Осторожно разжала детские пальцы, глянула.

– Красивый. – Сын кивнул, не поднимая глаз. – Но чужой.

Данька мотнул головой отрицательно: мой.

– Каждый раз… – проглотила комок. Мама гневно смотрит из-за плеча, уже подняла линейку. – Каждый раз на руках остается след.

«Адское клеймо!» – взлетает к кухонной лампе тонкий голос и бьется о стены.

– Это грязный след, ведь ты сам знаешь, что взял чужое, и забыть это невозможно. Следы наслаиваются один на другой, и даже если вымыть руки с мылом, чистыми они уже не будут. Никогда.

«Нищенское морализаторство, – подумала с тоской. – Не поможет».

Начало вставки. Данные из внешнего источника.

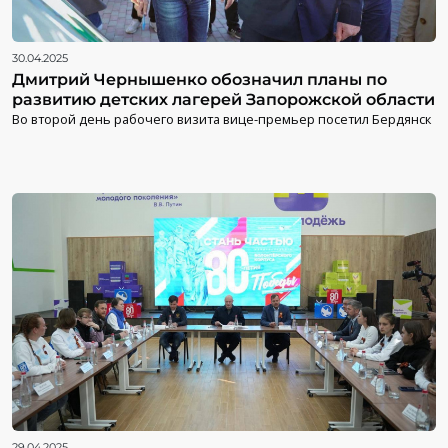
30.04.2025
Дмитрий Чернышенко обозначил планы по
развитию детских лагерей Запорожской области
Во второй день рабочего визита вице-премьер посетил Бердянск
29.04.2025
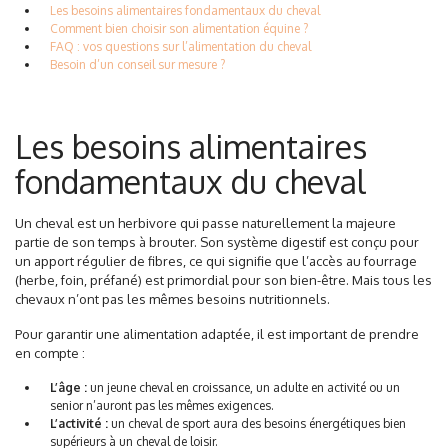
Les besoins alimentaires fondamentaux du cheval
Comment bien choisir son alimentation équine ?
FAQ : vos questions sur l’alimentation du cheval
Besoin d’un conseil sur mesure ?
Les besoins alimentaires
fondamentaux du cheval
Un cheval est un herbivore qui passe naturellement la majeure
partie de son temps à brouter. Son système digestif est conçu pour
un apport régulier de fibres, ce qui signifie que l’accès au fourrage
(herbe, foin, préfané) est primordial pour son bien-être. Mais tous les
chevaux n’ont pas les mêmes besoins nutritionnels.
Pour garantir une alimentation adaptée, il est important de prendre
en compte :
L’âge :
un jeune cheval en croissance, un adulte en activité ou un
senior n’auront pas les mêmes exigences.
L’activité :
un cheval de sport aura des besoins énergétiques bien
supérieurs à un cheval de loisir.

Снова нагнал ветер серую хмарь, закапало. Она натянула Даньке капюшон, надела и свой. Редкие капли звонко щелкали по макушке. Данька не отвечал, лежал ничком, положив щеку на решетчатый холодный настил, и смотрел на игрушку из-под пушистых бесцветных ресниц. Внизу завозились, послышался возмущенный голос: «Эй! А где…».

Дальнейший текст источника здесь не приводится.